Present every line of the material below as a numbered list, omitting blank lines and leaving the pictures out of the answer.

- - -

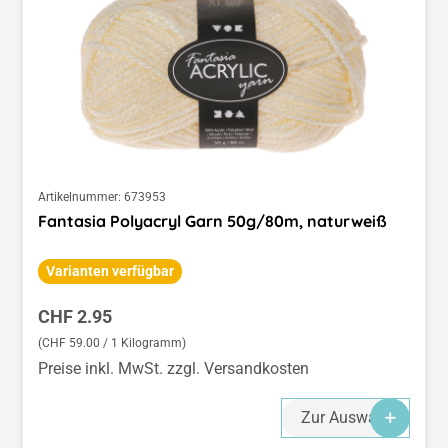
Artikelnummer:
673953
Fantasia Polyacryl Garn 50g/80m, naturweiß
Varianten verfügbar
Regulärer Preis:
CHF 2.95
(CHF 59.00 / 1 Kilogramm)
Preise inkl. MwSt. zzgl. Versandkosten
Zur Auswahl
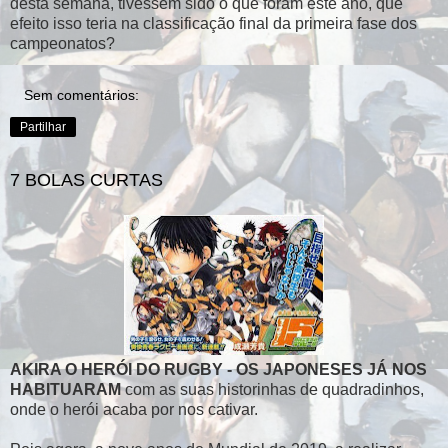
desta semana, tivessem sido o que foram este ano, que
efeito isso teria na classificação final da primeira fase dos
campeonatos?
Sem comentários:
Partilhar
7 BOLAS CURTAS
AKIRA O HERÓI DO RUGBY - OS JAPONESES JÁ NOS
HABITUARAM
com as suas historinhas de quadradinhos,
onde o herói acaba por nos cativar.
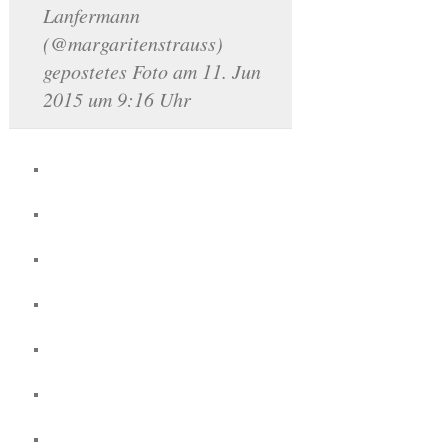
Lanfermann
(@margaritenstrauss)
gepostetes Foto am 11. Jun
2015 um 9:16 Uhr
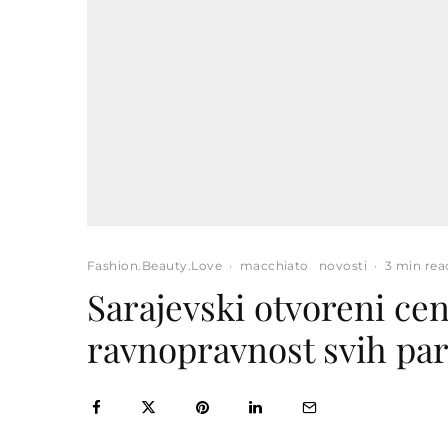
Fashion.Beauty.Love
·
macchiato
novosti
·
3 min rea
Sarajevski otvoreni ce
ravnopravnost svih pa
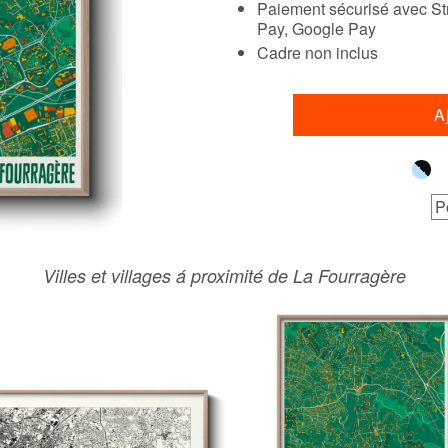
Paiement sécurisé avec Str
Pay, Google Pay
Cadre non inclus
A
P
Villes et villages á proximité de La Fourragère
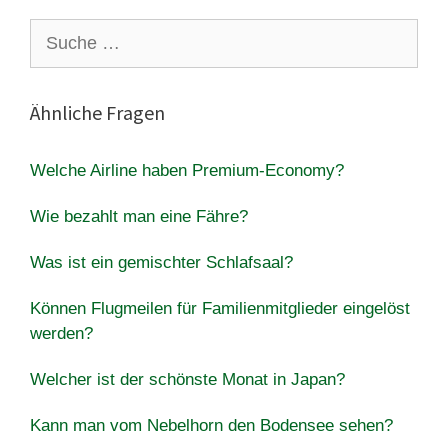
Suche
nach:
Ähnliche Fragen
Welche Airline haben Premium-Economy?
Wie bezahlt man eine Fähre?
Was ist ein gemischter Schlafsaal?
Können Flugmeilen für Familienmitglieder eingelöst
werden?
Welcher ist der schönste Monat in Japan?
Kann man vom Nebelhorn den Bodensee sehen?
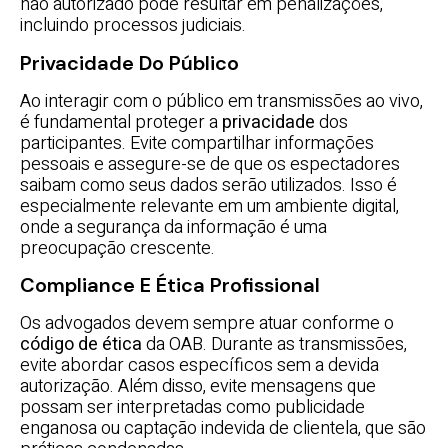
não autorizado pode resultar em penalizações,
incluindo processos judiciais.
Privacidade Do Público
Ao interagir com o público em transmissões ao vivo,
é fundamental proteger a
privacidade
dos
participantes. Evite compartilhar informações
pessoais e assegure-se de que os espectadores
saibam como seus dados serão utilizados. Isso é
especialmente relevante em um ambiente digital,
onde a segurança da informação é uma
preocupação crescente.
Compliance E Ética Profissional
Os advogados devem sempre atuar conforme o
código de ética
da OAB. Durante as transmissões,
evite abordar casos específicos sem a devida
autorização. Além disso, evite mensagens que
possam ser interpretadas como publicidade
enganosa ou captação indevida de clientela, que são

- - -

### Result:
1. Artikelnummer:
2. 673953
3. Fantasia Polyacryl Garn 50g/80m, naturweiß
4. Varianten verfügbar
5. Regulärer Preis:
6. CHF 2.95
7. (CHF 59.00 / 1 Kilogramm)
8. Preise inkl. MwSt. zzgl. Versandkosten
9. Zur Auswahl
10. desta semana, tivessem sido o que foram este ano, que
11. efeito isso teria na classificação final da primeira fase dos
12. campeonatos?
13. Sem comentários:
14. Partilhar
15. 7 BOLAS CURTAS
16. AKIRA O HERÓI DO RUGBY - OS JAPONESES JÁ NOS
17. HABITUARAM
18. com as suas historinhas de quadradinhos,
19. onde o herói acaba por nos cativar.
20. Lanfermann
21. (@margaritenstrauss)
22. gepostetes Foto am 11. Jun
23. 2015 um 9:16 Uhr
24. Fashion.Beauty.Love
25. ·
26. macchiato
27. novosti
28. ·
29. 3 min rea
30. Sarajevski otvoreni ce
31. ravnopravnost svih pa
32. Paiement sécurisé avec Str
33. Pay, Google Pay
34. Cadre non inclus
35. A
36. P
37. Villes et villages á proximité de La Fourragère
38. Suche
39. nach:
40. Ähnliche Fragen
41. Welche Airline haben Premium-Economy?
42. Wie bezahlt man eine Fähre?
43. Was ist ein gemischter Schlafsaal?
44. Können Flugmeilen für Familienmitglieder eingelöst
45. werden?
46. Welcher ist der schönste Monat in Japan?
47. Kann man vom Nebelhorn den Bodensee sehen?
48. não autorizado pode resultar em penalizações,
49. incluindo processos judiciais.
50. Privacidade Do Público
51. Ao interagir com o público em transmissões ao vivo,
52. é fundamental proteger a
53. privacidade
54. dos
55. participantes. Evite compartilhar informações
56. pessoais e assegure-se de que os espectadores
57. saibam como seus dados serão utilizados. Isso é
58. especialmente relevante em um ambiente digital,
59. onde a segurança da informação é uma
60. preocupação crescente.
61. Compliance E Ética Profissional
62. Os advogados devem sempre atuar conforme o
63. código de ética
64. da OAB. Durante as transmissões,
65. evite abordar casos específicos sem a devida
66. autorização. Além disso, evite mensagens que
67. possam ser interpretadas como publicidade
68. enganosa ou captação indevida de clientela, que são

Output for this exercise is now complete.